-------- Given entries

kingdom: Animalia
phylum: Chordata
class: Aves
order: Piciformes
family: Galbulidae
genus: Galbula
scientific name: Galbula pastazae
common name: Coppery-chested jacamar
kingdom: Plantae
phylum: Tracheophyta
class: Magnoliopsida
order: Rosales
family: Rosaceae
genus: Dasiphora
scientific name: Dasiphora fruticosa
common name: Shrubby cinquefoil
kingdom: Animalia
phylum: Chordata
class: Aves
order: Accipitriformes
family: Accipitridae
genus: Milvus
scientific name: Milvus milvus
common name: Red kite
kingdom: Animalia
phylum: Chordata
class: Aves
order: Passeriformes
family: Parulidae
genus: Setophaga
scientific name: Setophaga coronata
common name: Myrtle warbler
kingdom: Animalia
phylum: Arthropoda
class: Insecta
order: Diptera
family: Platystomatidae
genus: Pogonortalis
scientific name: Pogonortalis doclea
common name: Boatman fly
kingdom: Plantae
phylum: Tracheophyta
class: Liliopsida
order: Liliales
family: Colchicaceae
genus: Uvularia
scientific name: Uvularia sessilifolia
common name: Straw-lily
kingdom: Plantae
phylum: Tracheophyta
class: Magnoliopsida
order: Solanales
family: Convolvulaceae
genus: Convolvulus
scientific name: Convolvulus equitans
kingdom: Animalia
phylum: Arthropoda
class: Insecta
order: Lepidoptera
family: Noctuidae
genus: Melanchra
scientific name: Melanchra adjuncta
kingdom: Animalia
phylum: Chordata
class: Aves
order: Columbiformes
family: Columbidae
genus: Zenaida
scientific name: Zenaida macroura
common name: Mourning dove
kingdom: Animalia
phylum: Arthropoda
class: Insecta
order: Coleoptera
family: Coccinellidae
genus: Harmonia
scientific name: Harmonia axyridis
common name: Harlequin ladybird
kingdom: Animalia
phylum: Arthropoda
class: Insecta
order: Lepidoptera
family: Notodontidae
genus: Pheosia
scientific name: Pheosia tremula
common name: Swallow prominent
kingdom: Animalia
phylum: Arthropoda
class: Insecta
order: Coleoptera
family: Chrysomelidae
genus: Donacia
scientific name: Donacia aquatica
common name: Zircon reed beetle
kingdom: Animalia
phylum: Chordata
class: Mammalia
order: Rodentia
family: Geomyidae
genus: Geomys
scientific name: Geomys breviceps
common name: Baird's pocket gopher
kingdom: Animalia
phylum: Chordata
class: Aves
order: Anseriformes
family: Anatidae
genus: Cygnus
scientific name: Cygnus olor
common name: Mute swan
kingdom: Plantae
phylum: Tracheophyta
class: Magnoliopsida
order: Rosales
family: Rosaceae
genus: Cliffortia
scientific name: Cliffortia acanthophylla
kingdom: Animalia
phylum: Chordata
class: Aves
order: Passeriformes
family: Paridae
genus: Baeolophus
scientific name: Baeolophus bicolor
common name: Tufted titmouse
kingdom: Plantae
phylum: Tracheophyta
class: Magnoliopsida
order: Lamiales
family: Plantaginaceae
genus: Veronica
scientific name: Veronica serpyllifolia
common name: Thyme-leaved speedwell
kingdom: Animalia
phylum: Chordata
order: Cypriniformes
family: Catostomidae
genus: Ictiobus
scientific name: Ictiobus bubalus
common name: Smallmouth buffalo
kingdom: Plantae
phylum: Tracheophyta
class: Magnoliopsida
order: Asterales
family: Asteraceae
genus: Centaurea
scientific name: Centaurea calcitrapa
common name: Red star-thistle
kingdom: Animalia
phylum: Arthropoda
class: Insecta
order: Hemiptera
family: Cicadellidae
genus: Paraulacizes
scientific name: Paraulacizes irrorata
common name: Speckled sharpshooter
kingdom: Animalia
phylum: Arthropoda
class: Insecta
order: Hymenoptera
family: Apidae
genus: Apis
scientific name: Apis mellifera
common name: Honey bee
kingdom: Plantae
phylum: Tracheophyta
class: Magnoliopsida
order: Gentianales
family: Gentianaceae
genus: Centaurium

----------------

Update all of the records above by replacing every "scientific name" with "binomial name" and leaving every other part unchanged.

kingdom: Animalia
phylum: Chordata
class: Aves
order: Piciformes
family: Galbulidae
genus: Galbula
binomial name: Galbula pastazae
common name: Coppery-chested jacamar
kingdom: Plantae
phylum: Tracheophyta
class: Magnoliopsida
order: Rosales
family: Rosaceae
genus: Dasiphora
binomial name: Dasiphora fruticosa
common name: Shrubby cinquefoil
kingdom: Animalia
phylum: Chordata
class: Aves
order: Accipitriformes
family: Accipitridae
genus: Milvus
binomial name: Milvus milvus
common name: Red kite
kingdom: Animalia
phylum: Chordata
class: Aves
order: Passeriformes
family: Parulidae
genus: Setophaga
binomial name: Setophaga coronata
common name: Myrtle warbler
kingdom: Animalia
phylum: Arthropoda
class: Insecta
order: Diptera
family: Platystomatidae
genus: Pogonortalis
binomial name: Pogonortalis doclea
common name: Boatman fly
kingdom: Plantae
phylum: Tracheophyta
class: Liliopsida
order: Liliales
family: Colchicaceae
genus: Uvularia
binomial name: Uvularia sessilifolia
common name: Straw-lily
kingdom: Plantae
phylum: Tracheophyta
class: Magnoliopsida
order: Solanales
family: Convolvulaceae
genus: Convolvulus
binomial name: Convolvulus equitans
kingdom: Animalia
phylum: Arthropoda
class: Insecta
order: Lepidoptera
family: Noctuidae
genus: Melanchra
binomial name: Melanchra adjuncta
kingdom: Animalia
phylum: Chordata
class: Aves
order: Columbiformes
family: Columbidae
genus: Zenaida
binomial name: Zenaida macroura
common name: Mourning dove
kingdom: Animalia
phylum: Arthropoda
class: Insecta
order: Coleoptera
family: Coccinellidae
genus: Harmonia
binomial name: Harmonia axyridis
common name: Harlequin ladybird
kingdom: Animalia
phylum: Arthropoda
class: Insecta
order: Lepidoptera
family: Notodontidae
genus: Pheosia
binomial name: Pheosia tremula
common name: Swallow prominent
kingdom: Animalia
phylum: Arthropoda
class: Insecta
order: Coleoptera
family: Chrysomelidae
genus: Donacia
binomial name: Donacia aquatica
common name: Zircon reed beetle
kingdom: Animalia
phylum: Chordata
class: Mammalia
order: Rodentia
family: Geomyidae
genus: Geomys
binomial name: Geomys breviceps
common name: Baird's pocket gopher
kingdom: Animalia
phylum: Chordata
class: Aves
order: Anseriformes
family: Anatidae
genus: Cygnus
binomial name: Cygnus olor
common name: Mute swan
kingdom: Plantae
phylum: Tracheophyta
class: Magnoliopsida
order: Rosales
family: Rosaceae
genus: Cliffortia
binomial name: Cliffortia acanthophylla
kingdom: Animalia
phylum: Chordata
class: Aves
order: Passeriformes
family: Paridae
genus: Baeolophus
binomial name: Baeolophus bicolor
common name: Tufted titmouse
kingdom: Plantae
phylum: Tracheophyta
class: Magnoliopsida
order: Lamiales
family: Plantaginaceae
genus: Veronica
binomial name: Veronica serpyllifolia
common name: Thyme-leaved speedwell
kingdom: Animalia
phylum: Chordata
order: Cypriniformes
family: Catostomidae
genus: Ictiobus
binomial name: Ictiobus bubalus
common name: Smallmouth buffalo
kingdom: Plantae
phylum: Tracheophyta
class: Magnoliopsida
order: Asterales
family: Asteraceae
genus: Centaurea
binomial name: Centaurea calcitrapa
common name: Red star-thistle
kingdom: Animalia
phylum: Arthropoda
class: Insecta
order: Hemiptera
family: Cicadellidae
genus: Paraulacizes
binomial name: Paraulacizes irrorata
common name: Speckled sharpshooter
kingdom: Animalia
phylum: Arthropoda
class: Insecta
order: Hymenoptera
family: Apidae
genus: Apis
binomial name: Apis mellifera
common name: Honey bee
kingdom: Plantae
phylum: Tracheophyta
class: Magnoliopsida
order: Gentianales
family: Gentianaceae
genus: Centaurium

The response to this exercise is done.